Pareciese que el mundo se había acabado en ese momento y se encontraba ante una
insuperable soledad. Un escalofrío recorrió su cuerpo y reaccionó levantándose
de un salto. Bien, había sucedido. Pudo más su recuerdo. El agitado trajín
cotidiano mantenía a raya los sueños evocadores, sin embargo, esta vez pudo más
aquel encuentro con el pasado. Era la primera vez que se presentaba el
desfallecimiento de su fortaleza. Temía este momento y ya lo había tanteado.
María
Virtudes de la Concepción, ya no fue la misma desde este día. Se dejó llevar,
con deliciosa mansedumbre, por la sospecha, por el placer de planear los
presentimientos, por probar su existencia e imaginar situaciones traducidas a
proyectos de obligado cumplimiento diario. Así, cuando terminaba su trabajo,
recorría las mismas rutas por las que
había caminado con alegría airosa, cogida de la mano o simplemente junto
a quien la llevaba de un lugar a otro, sin descanso, sin reflexión premeditada,
con la improvisación de la sorpresa para ambos. Y, lo iniciado como un simple
recuerdo grato, se convirtió en una búsqueda, con investigación previa, sobre
el trazado del recorrido diario. La exigencia de una atención detalladamente
provocada, a veces, ocasionaba una irritación comprendida y anulada al momento.
En otras ocasiones, tras largo tiempo tratando de encontrar un lugar, un trayecto,
una leve muestra de la ilusión de un encuentro casual, todo acababa en un
principio de frustración.
Aquella
mañana, María Virtudes de la Concepción, despertó muy agitada y sudorosa. Probablemente
una pesadilla, pensó. Se serenó pacientemente y escarbó y escarbó en su memoria
para arrancar de ella el recuerdo de lo sucedido. Con lentitud, imágenes
empañadas de un halo semitransparente se fueron manifestando y pudo empezar a
reconstruir unas calles solitarias por las que caminaba en pijama y con los
pies descalzos. Iba tras la búsqueda del ansiado encuentro durante aquella
noche fría y oscura, sin rumbo pero con la certeza de encontrar lo deseado
durante tantos días. No percibía el frío ni las calles, recién mojadas por los
empleados de mantenimiento y limpieza. No sabía le tiempo que estuvo caminando
envuelta en la neblina que le hacía rebuscar en lugares desiertos. Una sombra
atrajo su atención y, con curiosidad la siguió por callejuelas y vericuetos.

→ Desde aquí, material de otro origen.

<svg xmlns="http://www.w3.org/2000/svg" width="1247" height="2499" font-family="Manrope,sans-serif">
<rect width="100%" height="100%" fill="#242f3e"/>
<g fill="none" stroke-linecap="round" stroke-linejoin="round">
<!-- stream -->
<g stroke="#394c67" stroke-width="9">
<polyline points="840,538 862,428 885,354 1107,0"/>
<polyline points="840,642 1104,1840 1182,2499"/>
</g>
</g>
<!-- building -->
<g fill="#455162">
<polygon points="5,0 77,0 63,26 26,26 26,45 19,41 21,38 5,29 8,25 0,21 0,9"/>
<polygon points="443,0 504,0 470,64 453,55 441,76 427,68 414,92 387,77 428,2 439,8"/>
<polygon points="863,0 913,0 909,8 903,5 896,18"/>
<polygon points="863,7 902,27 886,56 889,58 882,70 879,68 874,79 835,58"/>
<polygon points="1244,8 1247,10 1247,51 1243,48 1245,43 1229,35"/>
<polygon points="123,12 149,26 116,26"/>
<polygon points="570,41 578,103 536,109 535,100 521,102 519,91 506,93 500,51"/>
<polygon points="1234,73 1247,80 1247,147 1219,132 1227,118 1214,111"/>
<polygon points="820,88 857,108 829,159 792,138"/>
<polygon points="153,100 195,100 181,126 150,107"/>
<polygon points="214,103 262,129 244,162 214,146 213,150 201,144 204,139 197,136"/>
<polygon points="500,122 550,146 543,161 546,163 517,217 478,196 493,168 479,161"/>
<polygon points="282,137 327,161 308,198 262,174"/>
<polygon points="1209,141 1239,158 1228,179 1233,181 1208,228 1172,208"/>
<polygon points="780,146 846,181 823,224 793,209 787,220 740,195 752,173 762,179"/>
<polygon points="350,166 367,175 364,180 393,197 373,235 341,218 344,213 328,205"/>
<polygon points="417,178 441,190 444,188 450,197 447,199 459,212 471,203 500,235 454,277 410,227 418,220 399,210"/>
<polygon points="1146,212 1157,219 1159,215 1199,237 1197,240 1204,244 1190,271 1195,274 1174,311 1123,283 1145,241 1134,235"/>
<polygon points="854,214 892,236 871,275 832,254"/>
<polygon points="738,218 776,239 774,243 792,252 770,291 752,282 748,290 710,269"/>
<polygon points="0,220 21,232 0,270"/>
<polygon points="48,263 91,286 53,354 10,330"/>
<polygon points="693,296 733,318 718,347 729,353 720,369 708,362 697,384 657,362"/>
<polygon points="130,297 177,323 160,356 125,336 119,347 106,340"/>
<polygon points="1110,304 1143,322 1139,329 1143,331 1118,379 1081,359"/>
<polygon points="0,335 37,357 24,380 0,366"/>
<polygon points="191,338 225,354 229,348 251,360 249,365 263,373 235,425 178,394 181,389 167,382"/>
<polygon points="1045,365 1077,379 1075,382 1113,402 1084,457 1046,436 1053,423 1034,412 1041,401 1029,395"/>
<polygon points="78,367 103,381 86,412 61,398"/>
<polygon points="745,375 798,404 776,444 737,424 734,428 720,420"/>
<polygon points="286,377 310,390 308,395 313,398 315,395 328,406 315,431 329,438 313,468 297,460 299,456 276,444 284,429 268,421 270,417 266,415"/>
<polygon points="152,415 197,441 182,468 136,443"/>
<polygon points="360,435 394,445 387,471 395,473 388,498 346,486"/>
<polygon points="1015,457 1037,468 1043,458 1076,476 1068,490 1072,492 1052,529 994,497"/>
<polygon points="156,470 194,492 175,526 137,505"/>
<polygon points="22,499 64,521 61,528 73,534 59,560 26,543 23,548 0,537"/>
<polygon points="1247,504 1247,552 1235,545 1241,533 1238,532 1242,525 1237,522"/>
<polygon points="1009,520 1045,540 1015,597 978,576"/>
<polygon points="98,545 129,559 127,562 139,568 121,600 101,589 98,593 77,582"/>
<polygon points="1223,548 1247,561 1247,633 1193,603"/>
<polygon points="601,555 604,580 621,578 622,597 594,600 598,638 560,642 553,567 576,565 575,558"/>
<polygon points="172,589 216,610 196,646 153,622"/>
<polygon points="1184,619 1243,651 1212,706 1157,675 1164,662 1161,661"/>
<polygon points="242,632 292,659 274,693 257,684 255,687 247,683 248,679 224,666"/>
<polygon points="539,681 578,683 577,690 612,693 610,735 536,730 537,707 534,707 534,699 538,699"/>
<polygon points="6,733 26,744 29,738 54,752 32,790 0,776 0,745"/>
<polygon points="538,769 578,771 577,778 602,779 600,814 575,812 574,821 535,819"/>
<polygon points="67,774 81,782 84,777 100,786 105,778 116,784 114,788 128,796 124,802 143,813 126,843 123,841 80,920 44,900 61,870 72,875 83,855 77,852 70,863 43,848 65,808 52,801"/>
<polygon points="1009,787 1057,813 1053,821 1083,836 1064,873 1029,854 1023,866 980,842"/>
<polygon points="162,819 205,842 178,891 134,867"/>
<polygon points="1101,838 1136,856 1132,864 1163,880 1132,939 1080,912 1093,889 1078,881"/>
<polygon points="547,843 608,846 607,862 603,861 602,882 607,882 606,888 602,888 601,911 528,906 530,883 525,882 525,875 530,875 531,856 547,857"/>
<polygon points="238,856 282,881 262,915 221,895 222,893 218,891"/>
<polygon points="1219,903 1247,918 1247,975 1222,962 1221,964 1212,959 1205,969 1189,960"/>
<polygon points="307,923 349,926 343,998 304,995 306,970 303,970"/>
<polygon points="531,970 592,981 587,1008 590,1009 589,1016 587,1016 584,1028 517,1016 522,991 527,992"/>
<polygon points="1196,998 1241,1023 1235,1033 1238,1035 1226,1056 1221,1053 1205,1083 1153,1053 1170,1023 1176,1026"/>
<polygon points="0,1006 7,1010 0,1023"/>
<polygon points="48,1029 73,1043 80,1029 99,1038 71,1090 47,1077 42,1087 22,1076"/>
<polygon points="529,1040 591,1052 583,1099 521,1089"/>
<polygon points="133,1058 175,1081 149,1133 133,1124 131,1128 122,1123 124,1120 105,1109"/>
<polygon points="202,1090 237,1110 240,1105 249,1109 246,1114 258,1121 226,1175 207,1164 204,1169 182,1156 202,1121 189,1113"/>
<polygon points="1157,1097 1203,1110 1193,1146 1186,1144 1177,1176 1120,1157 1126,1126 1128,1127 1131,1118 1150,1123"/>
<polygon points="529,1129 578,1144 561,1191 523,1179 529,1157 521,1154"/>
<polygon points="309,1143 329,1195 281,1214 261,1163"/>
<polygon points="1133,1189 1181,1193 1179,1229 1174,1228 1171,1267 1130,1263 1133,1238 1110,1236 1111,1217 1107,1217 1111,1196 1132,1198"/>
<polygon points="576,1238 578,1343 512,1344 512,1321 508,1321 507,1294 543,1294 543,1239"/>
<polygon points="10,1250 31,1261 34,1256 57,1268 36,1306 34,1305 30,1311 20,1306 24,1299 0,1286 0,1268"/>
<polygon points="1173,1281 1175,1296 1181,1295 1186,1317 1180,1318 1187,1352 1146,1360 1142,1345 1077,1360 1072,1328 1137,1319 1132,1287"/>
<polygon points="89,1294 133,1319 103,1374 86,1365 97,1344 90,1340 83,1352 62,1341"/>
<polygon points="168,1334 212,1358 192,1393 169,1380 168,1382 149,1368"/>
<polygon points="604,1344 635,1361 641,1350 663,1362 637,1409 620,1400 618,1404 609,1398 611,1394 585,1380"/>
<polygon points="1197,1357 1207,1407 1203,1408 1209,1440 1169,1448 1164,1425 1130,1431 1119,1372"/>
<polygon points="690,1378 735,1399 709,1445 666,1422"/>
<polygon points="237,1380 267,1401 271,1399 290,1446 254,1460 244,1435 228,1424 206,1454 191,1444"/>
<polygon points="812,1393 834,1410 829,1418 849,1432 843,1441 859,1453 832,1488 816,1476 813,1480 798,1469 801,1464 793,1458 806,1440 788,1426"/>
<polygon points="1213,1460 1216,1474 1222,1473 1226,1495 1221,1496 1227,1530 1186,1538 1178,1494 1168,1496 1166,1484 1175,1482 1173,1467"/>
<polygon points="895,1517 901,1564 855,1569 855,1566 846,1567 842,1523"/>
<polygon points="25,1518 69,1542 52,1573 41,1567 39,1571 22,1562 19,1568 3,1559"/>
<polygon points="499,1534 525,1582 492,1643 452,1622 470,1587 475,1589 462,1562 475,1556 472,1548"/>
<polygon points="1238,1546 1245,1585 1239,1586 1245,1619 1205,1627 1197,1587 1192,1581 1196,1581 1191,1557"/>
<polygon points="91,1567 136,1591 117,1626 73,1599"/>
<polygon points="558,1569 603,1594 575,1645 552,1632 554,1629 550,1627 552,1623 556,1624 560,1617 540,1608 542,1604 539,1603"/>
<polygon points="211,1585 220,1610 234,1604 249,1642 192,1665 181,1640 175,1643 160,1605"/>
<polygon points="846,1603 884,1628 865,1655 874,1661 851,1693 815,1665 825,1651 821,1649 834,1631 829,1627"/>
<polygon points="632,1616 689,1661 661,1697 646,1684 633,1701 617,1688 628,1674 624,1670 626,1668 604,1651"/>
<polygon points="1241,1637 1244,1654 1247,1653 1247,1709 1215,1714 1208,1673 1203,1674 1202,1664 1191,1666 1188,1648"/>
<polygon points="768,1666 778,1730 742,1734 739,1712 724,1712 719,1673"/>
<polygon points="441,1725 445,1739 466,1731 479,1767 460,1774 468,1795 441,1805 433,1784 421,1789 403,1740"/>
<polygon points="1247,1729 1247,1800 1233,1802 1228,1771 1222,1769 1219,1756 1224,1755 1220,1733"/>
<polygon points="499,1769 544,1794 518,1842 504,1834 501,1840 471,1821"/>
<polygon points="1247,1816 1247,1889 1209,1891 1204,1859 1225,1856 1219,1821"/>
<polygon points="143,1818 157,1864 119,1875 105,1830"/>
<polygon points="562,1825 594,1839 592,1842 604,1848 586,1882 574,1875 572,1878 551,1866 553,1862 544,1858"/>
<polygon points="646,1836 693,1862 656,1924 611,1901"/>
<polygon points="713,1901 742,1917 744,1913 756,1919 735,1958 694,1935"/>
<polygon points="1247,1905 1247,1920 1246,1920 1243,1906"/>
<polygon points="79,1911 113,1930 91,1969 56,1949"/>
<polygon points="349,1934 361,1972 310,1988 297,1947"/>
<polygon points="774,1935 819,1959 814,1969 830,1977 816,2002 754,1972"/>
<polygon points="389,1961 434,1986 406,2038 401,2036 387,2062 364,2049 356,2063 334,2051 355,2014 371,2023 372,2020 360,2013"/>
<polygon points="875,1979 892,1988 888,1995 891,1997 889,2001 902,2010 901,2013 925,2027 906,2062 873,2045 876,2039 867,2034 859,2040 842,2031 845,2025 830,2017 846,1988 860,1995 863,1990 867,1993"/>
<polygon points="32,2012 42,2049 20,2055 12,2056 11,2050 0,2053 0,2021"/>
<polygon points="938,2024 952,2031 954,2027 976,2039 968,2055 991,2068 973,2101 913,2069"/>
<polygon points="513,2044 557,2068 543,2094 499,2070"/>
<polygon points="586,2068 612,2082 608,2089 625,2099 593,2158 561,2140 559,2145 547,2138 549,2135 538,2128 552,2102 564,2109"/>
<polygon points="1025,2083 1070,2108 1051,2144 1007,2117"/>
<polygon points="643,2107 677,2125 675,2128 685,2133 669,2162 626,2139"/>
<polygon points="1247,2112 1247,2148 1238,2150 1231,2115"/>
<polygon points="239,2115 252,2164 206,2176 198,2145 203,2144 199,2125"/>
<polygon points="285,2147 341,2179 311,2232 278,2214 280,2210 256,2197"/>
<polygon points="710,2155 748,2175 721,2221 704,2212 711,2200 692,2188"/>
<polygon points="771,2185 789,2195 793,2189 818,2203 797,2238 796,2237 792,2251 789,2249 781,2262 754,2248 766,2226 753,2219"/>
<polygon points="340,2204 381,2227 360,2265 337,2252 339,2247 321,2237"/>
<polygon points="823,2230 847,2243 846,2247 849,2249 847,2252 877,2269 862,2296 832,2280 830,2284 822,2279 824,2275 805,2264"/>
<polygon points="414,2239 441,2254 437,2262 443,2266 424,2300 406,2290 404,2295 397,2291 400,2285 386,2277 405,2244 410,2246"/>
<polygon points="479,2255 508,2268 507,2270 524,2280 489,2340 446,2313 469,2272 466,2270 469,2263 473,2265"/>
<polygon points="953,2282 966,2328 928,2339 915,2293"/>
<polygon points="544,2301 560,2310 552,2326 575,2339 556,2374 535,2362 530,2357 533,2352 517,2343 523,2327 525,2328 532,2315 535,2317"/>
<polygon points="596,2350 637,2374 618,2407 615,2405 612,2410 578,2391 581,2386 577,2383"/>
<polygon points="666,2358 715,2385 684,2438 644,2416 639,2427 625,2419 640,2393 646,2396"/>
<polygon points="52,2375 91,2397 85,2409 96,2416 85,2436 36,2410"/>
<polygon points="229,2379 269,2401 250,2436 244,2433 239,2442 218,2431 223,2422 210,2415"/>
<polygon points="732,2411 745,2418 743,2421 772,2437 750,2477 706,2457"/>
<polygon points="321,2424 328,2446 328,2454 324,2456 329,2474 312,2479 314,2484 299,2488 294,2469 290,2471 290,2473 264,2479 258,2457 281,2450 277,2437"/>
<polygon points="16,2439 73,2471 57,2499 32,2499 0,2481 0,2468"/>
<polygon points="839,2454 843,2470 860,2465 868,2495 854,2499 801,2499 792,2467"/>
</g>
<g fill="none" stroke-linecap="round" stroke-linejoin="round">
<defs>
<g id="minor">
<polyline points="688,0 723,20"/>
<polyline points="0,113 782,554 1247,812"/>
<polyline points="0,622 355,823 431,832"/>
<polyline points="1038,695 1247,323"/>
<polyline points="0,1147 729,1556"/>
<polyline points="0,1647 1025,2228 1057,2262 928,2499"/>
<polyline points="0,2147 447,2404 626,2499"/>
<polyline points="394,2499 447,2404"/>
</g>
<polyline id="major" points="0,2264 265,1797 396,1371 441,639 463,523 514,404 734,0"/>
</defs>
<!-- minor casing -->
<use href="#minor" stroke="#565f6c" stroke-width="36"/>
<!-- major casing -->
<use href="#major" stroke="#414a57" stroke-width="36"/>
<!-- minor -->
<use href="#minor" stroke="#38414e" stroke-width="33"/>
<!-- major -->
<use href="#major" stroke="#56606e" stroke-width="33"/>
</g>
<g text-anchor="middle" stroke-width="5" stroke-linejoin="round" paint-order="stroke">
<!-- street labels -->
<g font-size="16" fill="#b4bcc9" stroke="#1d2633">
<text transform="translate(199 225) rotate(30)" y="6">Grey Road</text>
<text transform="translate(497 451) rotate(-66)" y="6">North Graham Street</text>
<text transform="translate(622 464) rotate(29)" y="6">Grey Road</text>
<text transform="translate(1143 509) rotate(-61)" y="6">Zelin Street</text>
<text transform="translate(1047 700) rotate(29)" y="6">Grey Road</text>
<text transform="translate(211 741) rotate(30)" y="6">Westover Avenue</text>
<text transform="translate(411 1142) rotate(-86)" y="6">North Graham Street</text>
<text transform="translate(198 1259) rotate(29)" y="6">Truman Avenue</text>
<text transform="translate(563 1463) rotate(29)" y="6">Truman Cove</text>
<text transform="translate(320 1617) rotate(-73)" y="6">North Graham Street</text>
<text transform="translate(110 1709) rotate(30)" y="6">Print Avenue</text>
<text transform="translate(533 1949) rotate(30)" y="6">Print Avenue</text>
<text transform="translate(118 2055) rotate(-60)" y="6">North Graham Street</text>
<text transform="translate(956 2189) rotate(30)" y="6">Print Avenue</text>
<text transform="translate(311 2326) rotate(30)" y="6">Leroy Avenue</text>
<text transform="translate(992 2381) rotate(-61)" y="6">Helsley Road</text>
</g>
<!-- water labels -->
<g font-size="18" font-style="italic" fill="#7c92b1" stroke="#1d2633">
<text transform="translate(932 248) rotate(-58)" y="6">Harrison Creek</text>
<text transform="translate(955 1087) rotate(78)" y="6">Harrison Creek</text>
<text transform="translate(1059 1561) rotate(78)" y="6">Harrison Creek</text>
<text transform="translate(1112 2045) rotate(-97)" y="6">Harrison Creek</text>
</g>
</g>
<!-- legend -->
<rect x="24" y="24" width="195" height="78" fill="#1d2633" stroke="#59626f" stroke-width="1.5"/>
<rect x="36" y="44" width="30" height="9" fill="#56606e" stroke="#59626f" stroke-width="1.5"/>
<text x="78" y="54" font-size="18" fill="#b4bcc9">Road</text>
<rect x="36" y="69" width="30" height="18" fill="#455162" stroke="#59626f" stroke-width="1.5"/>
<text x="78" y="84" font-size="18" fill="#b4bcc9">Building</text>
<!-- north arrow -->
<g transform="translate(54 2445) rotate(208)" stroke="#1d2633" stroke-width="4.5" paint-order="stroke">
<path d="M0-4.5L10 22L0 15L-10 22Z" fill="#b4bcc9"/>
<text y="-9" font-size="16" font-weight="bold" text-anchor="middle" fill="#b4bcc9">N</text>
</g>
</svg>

Desapareció. Su frustración fue tal que con la cabeza mirando el duro asfalto
mojado, volvió a su caliente cama y agitada, volteó y volteó hasta despertar
confusa.
Bien,
ha sido una pesadilla, solo una pesadilla, levantándose del lecho húmedo,
manchada su impoluta blancura de un sucio barro negruzco. Observó con
desconcierto y temor sus pies, igualmente manchados de barro, húmedos y fríos
como témpanos, con el color negruzco de un asfalto recién pisado. Un alarido de
animal herido salió de su garganta y se propagó por toda la casa. Un eco
reverberante le devolvió a la realidad de un sueño vivido, de una obsesión vana,
de una búsqueda infructuosa hasta en la irrealidad de un sueño real.
Desde
aquel día, María Virtudes de la Concepción pensó y pensó. Sentada en su sillón
favorito, en aquel en donde había fraguado su plan para encontrar lo inalcanzable,
para crear la historia de la nada basada en fantasías. Con la naturalidad que
la caracterizaba cuando se encontraba en ese sillón, alcanzó un libro de entre
los cuatro que había encima de su pequeña mesa de té y, abriéndolo por una página
cualquiera se enfrascó en la lectura.